__HOW TO COMPLETE THIS TASK__. Reproduce the passage of the B+AVL tree text that opens with the words containing "A B+AVL tree" and closes with "individual key-value pairs.", updating it so that "hash values" becomes "digests".

B+AVL

B+AVL

A B+AVL tree is a Merkle search tree that combines the properties of both AVL trees and B+Trees. It is based on Tendermint's IAVL tree.

Properties:

• Stores Key-Value pairs
• Inner nodes are binary (like an AVL tree). They contain a copy of the smallest key in their right subtree and the hash value of the left and right subtree (like Tendermint's IAVL tree)
• It is self-balancing (like an AVL and IAVL tree)
• Leaf nodes store chunks of key-value pairs (like a B+Tree) slightly relaxing the AVL balancing property.
• Each chunk contains:
  • A binary tree of hash values in contiguous memory (like a heap). This allows to have binary proofs for individual key-value pairs.
  • Sorted keys of fixed size in contiguous memory.
  • Values of variable size in contiguous memory. Values are not sorted. The keys in the chunk contain metadata to locate the respective values in memory. New values are simply appended at the first free byte. Memory is pre-allocated and reallocated if not sufficient at run-time.
• Provides Merkle proofs of size $\mathcal{O}(log(n))$ for individual key-value pairs
• Provides Merkle proofs of size $\mathcal{O}(log(n))$ for whole chunks (blocks) of data
• It can be reconstructed starting from the leaf nodes only ("leaf blocks"). Inner nodes are never stored and live only in main memory.
• It is efficiently serializable since the chunks in leaf nodes have a flat memory configuration.
• In the presence of Byzantine peers in a peer-to-peer network, it speeds up the time for state synchronization (when a peer needs to receive a valid copy of the tree) since leaves with their chunks can be proven independently, without the need to reconstruct the whole tree before realizing the presence of invalid data. Once all chunks are received, the whole tree is reconstructed, and, assuming each chunk was verified, the whole tree is ensured to be valid.
• Chunks can be accessed in series for range accesses without a tree traversal.

Searching

Searching is carried out as in an AVL tree for inner nodes. Once a leaf node is found, the chunk is accessed and a binary search is executed on the sorted keys. When the key is found, the metadata containing the starting position and length of the data is obtained and the value retrieved.

Inserting

Inserting is done by locating the chunk that should contain the new key-value pair. If the chunk has space, the key is placed in the array of keys keeping them sorted. The value is appended at the first available byte in the values array. The "heap-like" tree of hash values is updated and the hashes on the path from the leaf node to the root node are updated. If the chunk does not have space, it is split into two halves (like in a B+Tree) and a new inner node connecting the two new halves is created. Hashes are then updated up to the root node. If the inner nodes do not follow the AVL properties, the tree is rebalanced with rotations.

Getting proofs

Proofs are obtained as per a normal binary tree. The hash values of sibling nodes are appended in the proof while the tree is traversed. Proofs for individual key-value pairs need to traverse the "heap-like" tree of hashes contained in the chunk using the property:

$$ child(i)= \begin{cases} {2i+1} \text{ (left)}\\ 2i+2 \text{ (right)} \end{cases} \rightarrow parent(i)=\lfloor(i − 1) / 2\rfloor $$

__GIVEN RECORDS__.
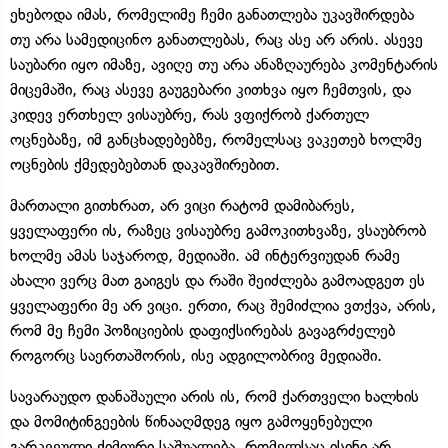
ეხებოდა იმას, რომელიმე ჩემი განათლება უკავშირდება
თუ არა სამედიცინო განათლებას, რაც ასე არ არის. ასევე
საუბარი იყო იმაზე, ავიღე თუ არა ანაზღაურება კომენტარის
მიცემაში, რაც ასევე გაუგებარი კითხვა იყო ჩემთვის, და
კიდევ ერთხელ ვისაუბრე, რას ვფიქრობ ქართულ
ოცნებაზე, იმ განცხადებებზე, რომელსაც ვაკეთებ ხოლმე
ოცნების ქმედებებთან დაკავშირებით.
მართალი გითხრათ, არ ვიცი რატომ დამიბარეს,
ყველაფერი ის, რაზეც ვისაუბრე გამოკითხვაზე, ვსაუბრობ
ხოლმე ამას საჯაროდ, მედიაში. ამ ინტერვიუდან რამე
ახალი ვერც მათ გაიგეს და რაში შეიძლება გამოადგეთ ეს
ყველაფერი მე არ ვიცი. ერთი, რაც შემიძლია ვთქვა, არის,
რომ მე ჩემი პოზიციების დაფიქსირებას გავაგრძელებ
როგორც საერთაშორის, ისე ადგილობრივ მედიაში.
სავარაუდო დანაშაული არის ის, რომ ქართველი ხალხის
და მომიტინგეების წინააღმდეგ იყო გამოყენებული
გარკვეული ქიმიური საშუალება, რომელსაც ისინი არ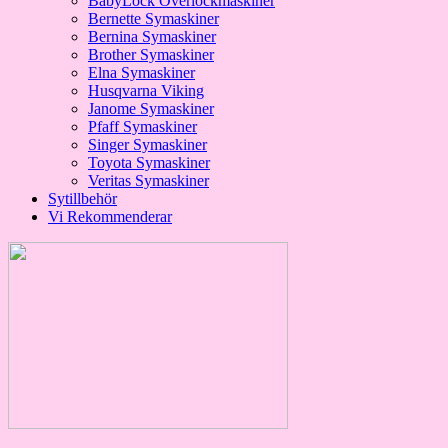
BabyLock Overlockmaskiner
Bernette Symaskiner
Bernina Symaskiner
Brother Symaskiner
Elna Symaskiner
Husqvarna Viking
Janome Symaskiner
Pfaff Symaskiner
Singer Symaskiner
Toyota Symaskiner
Veritas Symaskiner
Sytillbehör
Vi Rekommenderar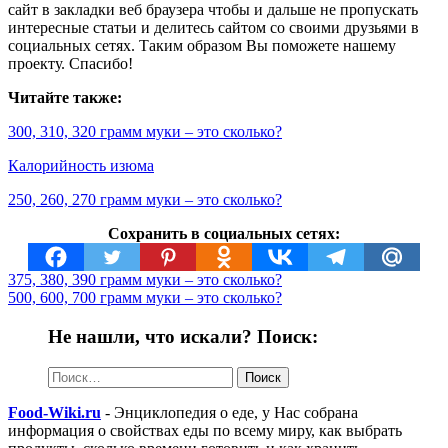
сайт в закладки веб браузера чтобы и дальше не пропускать
интересные статьи и делитесь сайтом со своими друзьями в
социальных сетях. Таким образом Вы поможете нашему
проекту. Спасибо!
Читайте также:
300, 310, 320 грамм муки – это сколько?
Калорийность изюма
250, 260, 270 грамм муки – это сколько?
Сохранить в социальных сетях:
375, 380, 390 грамм муки – это сколько?
500, 600, 700 грамм муки – это сколько?
Не нашли, что искали? Поиск:
Найти:
Food-Wiki.ru
- Энциклопедия о еде, у Нас собрана
информация о свойствах еды по всему миру, как выбрать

__YOUR RESPONSE__.
A B+AVL tree is a Merkle search tree that combines the properties of both AVL trees and B+Trees. It is based on Tendermint's IAVL tree.

Properties:

• Stores Key-Value pairs
• Inner nodes are binary (like an AVL tree). They contain a copy of the smallest key in their right subtree and the hash value of the left and right subtree (like Tendermint's IAVL tree)
• It is self-balancing (like an AVL and IAVL tree)
• Leaf nodes store chunks of key-value pairs (like a B+Tree) slightly relaxing the AVL balancing property.
• Each chunk contains:
  • A binary tree of digests in contiguous memory (like a heap). This allows to have binary proofs for individual key-value pairs.